Saber Soltani conceptualized and designed the review, Saber Soltani, Reza Pakzad, Pooneh Malekifar, Zainab Shateri, Milad Zandi and Abbas Farahani contributed to interpretation of data for the work, wrote the article, and final approval of the version to be published. Sara Akhavan Rezayat, Maral Soleymani, Mohammad Reza Karimi, and Seyed Esmaeil Ahmadi collected data and wrote the article. Ramin Shahbahrami, Iraj Pakzad, Mina Mobini Kesheh, Parastoo Hosseini, and Fatemeh Abdi supervised the collection of the data and wrote the article. All authors reviewed and approved the article.

6. ETHICAL APPROVAL

Not applicable.

Supporting information

Fig S1

Fig S2

Fig S3

APPENDIX 1.

Population: COVID‐19 patients.

Intervention: None.

Comparison: None.

Outcome: Prevalence of coinfections.

Time: from December 1, 2019 until August 23, 2021.

Study design: Observational study.

The search strategy is described in Appendix 1 that is applied based on PICOTS for MEDLINE (MeSH) and then used in other databases.1

BOX 1. Search strategy based on PICO for MEDLINE (MeSH, Medical Subject Headings).

1. COVID‐19 [text word] OR COVID‐19 [Mesh term]

2. Coronavirus [text word] OR Coronavirus [Mesh term]

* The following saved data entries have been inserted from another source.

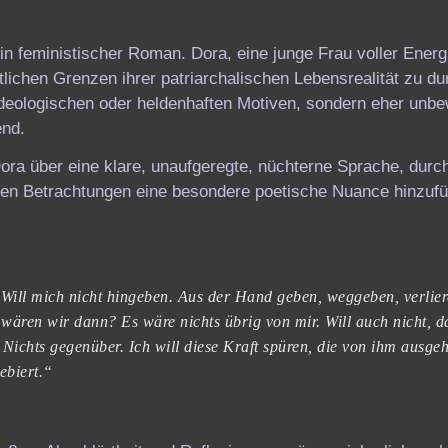
in feministischer Roman. Dora, eine junge Frau voller Energi
tlichen Grenzen ihrer patriarchalischen Lebensrealität zu d
 ideologischen oder heldenhaften Motiven, sondern eher unbe
end.
ra über eine klare, unaufgeregte, nüchterne Sprache, durch
hen Betrachtungen eine besondere poetische Nuance hinzufü
t. Will mich nicht hingeben. Aus der Hand geben, weggeben, verlier
 wären wir dann? Es wäre nichts übrig von mir. Will auch nicht, d
 Nichts gegenüber. Ich will diese Kraft spüren, die von ihm ausgeh
ebiert.“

3. SARS‐CoV‐2 infection [text word] OR SARS‐CoV‐2 infection [Mesh term]

4. 1 OR 2 OR 3

5. Prevalence [text word] OR Prevalence [Mesh term]

6. Frequency [text word] OR Frequency [Mesh term]

7. Incidence [text word] OR Incidence [Mesh term]

8. 5 OR 6 OR 7

9. Coinfection [text word] OR Coinfection [Mesh term]

10. Mixed Infection [text word] OR Mixed Infection [Mesh term]

11. Polymicrobial Coinfection [text word] OR Polymicrobial Coinfection [Mesh term]

12. Bacterial Coinfection [text word] OR Bacterial Coinfection [Mesh term]

13. Viral Coinfection [text word] OR Viral Coinfection [Mesh term]

14. Fungal Coinfection [text word] OR Viral Coinfection [Mesh term]

15. 9 OR 10 OR 11 OR 12 OR 13 OR 14

16: 4 AND 8 AND 15

Pakzad R, Malekifar P, Shateri Z, et al. Worldwide prevalence of microbial agents’ coinfection among COVID‐19 patients: A comprehensive updated systematic review and meta‐analysis. J Clin Lab Anal.2022;36:e24151. doi: 10.1002/jcla.24151

DATA AVAILABILITY STATEMENT

All data associated with this article are inclusive in this article.